Last semester we were fortunate enough to have Nick Moore give a lecture to our class. For those of you who don't know, Nick is the Chief Creative Officer of Wunderman and a hell of a great guy. His lecture was in perfect time for the class' first team assignment. Focusing on collaboration, Nick showed us all how not to shut down the creative process but to nurture it by leveraging positive language. Take a look at a few of his valuable pointers:
"No, and..." is the first "no" in collaboration. Mr. Moore points out that this is the worst way to respond to a partner's idea. It's a negative response and one that may end your partner's contributions entirely. "No, and you're a total hack for thinking of that."

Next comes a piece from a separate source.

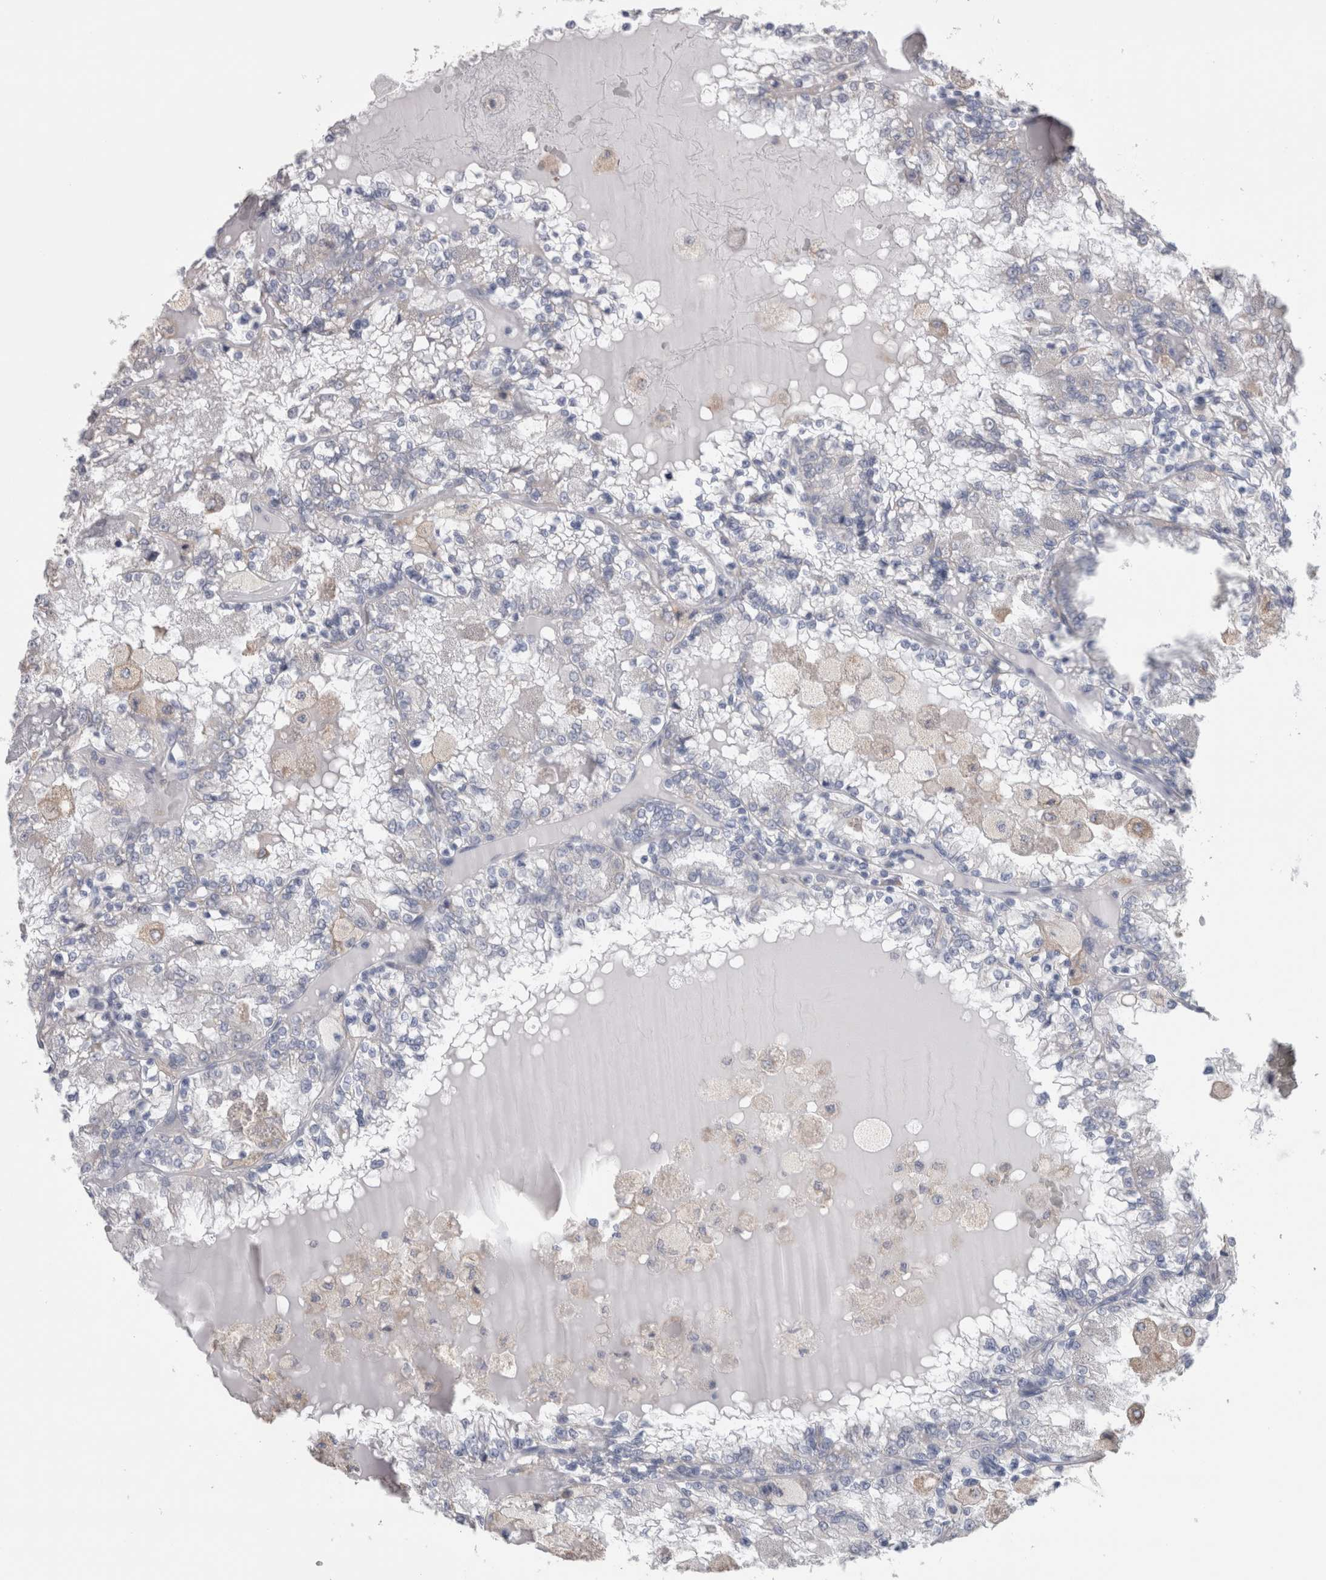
{"staining": {"intensity": "negative", "quantity": "none", "location": "none"}, "tissue": "renal cancer", "cell_type": "Tumor cells", "image_type": "cancer", "snomed": [{"axis": "morphology", "description": "Adenocarcinoma, NOS"}, {"axis": "topography", "description": "Kidney"}], "caption": "There is no significant positivity in tumor cells of renal cancer.", "gene": "GDAP1", "patient": {"sex": "female", "age": 56}}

"No, but..." is only slightly better. As Nick showed us, it is still a negative criticism of the idea with an added insult that you might have a better way to solve the problem. Not only does this make your partner feel foolish, but it makes your ego appear larger than it should in a partnership. "No, but I think I can save your pathetic arse."
"Yes, but...", while starting on a positive note, ultimately ends up in a negative realm. The "but" still insinuates that you have a better solution. "Yes, but wouldn't it be better if we made the car bigger?"
"Yes, and..." is the response that a partner would like to hear. Not only does it begin with a positive, but it ends with the best intentions of collaboration. The word "and" signifies that you will add to an already solid idea. "Yes, and if we made the car bigger, it would give the ad more impact."
Thank you, Nick, for finding time in your insanely hectic schedule to show us how to work better together. Now, if only that person who keeps calling those brainstorms would wear more deodorant.